*** Opening Extract provided ***

Tracker Radar ML Dataset

An ML-ready tabular dataset of 16,165 third-party web domains labeled as tracking or non-tracking, with 295 behavioral and metadata features extracted from DuckDuckGo's open-source Tracker Radar.

Dataset Description

Each row represents a third-party domain observed on popular websites during DuckDuckGo's Tracker Radar crawl (US region). Features capture how the domain behaves: which browser APIs its scripts call, whether it sets cookies, how prevalent it is across the web, and metadata about the entity that owns it.

Label Construction

Labels are derived from multiple independent sources:

  • Tracking (1): Domain has a tracking category in Tracker Radar (Advertising, Analytics, Audience Measurement, etc.) or appears in the EasyPrivacy filter list
  • Non-tracking (0): Domain has only functional categories (CDN, Embedded Content, Online Payment) or is uncategorized with no API usage and negligible cookie prevalence

5,863 ambiguous domains were excluded from the labeled set.

*** Closing Extract provided ***
*** Opening Records ***

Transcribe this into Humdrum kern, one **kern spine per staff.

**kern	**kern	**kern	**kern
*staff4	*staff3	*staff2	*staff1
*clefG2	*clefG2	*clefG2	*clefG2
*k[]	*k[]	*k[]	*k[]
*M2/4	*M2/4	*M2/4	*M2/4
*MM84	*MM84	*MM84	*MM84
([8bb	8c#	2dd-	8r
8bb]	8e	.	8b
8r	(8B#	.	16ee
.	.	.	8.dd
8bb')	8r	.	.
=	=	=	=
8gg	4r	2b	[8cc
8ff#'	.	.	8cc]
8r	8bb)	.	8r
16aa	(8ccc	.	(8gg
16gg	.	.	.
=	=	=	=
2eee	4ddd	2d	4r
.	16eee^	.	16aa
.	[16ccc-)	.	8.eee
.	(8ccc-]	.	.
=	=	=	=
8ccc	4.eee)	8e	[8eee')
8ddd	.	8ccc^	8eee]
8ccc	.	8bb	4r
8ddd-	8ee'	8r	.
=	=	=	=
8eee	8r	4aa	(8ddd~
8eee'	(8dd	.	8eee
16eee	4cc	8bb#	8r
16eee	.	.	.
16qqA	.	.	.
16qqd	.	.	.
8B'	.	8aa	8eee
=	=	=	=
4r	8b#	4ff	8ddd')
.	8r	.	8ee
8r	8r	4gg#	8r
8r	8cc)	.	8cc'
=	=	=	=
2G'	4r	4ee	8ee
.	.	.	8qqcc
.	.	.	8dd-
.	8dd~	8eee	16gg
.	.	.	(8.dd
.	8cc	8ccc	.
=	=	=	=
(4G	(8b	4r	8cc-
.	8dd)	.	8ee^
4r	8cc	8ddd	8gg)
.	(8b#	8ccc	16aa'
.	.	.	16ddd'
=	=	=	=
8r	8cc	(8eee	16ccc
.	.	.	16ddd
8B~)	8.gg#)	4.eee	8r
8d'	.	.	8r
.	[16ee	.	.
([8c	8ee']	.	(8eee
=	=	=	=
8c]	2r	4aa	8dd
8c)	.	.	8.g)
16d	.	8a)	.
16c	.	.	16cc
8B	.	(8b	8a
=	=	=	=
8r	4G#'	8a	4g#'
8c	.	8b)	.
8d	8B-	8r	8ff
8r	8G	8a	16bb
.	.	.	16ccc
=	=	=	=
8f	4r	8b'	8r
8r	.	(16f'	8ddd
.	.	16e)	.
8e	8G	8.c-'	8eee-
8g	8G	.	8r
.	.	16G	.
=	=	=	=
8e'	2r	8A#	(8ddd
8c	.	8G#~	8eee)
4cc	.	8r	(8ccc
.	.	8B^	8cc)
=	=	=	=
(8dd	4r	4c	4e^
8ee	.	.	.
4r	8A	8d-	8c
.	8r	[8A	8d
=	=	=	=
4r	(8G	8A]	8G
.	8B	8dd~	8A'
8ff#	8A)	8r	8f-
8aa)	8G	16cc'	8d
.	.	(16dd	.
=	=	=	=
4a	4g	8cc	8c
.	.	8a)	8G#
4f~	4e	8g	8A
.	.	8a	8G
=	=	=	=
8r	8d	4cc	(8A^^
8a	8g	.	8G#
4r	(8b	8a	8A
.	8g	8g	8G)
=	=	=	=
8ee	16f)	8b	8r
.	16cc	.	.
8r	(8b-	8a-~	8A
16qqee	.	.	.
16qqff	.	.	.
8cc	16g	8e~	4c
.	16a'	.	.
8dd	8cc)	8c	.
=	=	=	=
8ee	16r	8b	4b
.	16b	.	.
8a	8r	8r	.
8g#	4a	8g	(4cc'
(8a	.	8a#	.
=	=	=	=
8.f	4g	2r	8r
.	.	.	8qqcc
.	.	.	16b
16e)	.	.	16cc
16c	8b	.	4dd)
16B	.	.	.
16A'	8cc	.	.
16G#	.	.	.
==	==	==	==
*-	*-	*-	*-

*** Closing Records ***

Questions:
**A)** Reproduce everything in the dataset overview from "Dataset Description" down to "the labeled set.".
**B)** In the dataset overview, which filter list causes a domain to be labeled as tracking?

Results:
**A)**
Dataset Description

Each row represents a third-party domain observed on popular websites during DuckDuckGo's Tracker Radar crawl (US region). Features capture how the domain behaves: which browser APIs its scripts call, whether it sets cookies, how prevalent it is across the web, and metadata about the entity that owns it.

Label Construction

Labels are derived from multiple independent sources:

  • Tracking (1): Domain has a tracking category in Tracker Radar (Advertising, Analytics, Audience Measurement, etc.) or appears in the EasyPrivacy filter list
  • Non-tracking (0): Domain has only functional categories (CDN, Embedded Content, Online Payment) or is uncategorized with no API usage and negligible cookie prevalence

5,863 ambiguous domains were excluded from the labeled set.

**B)** The EasyPrivacy filter list.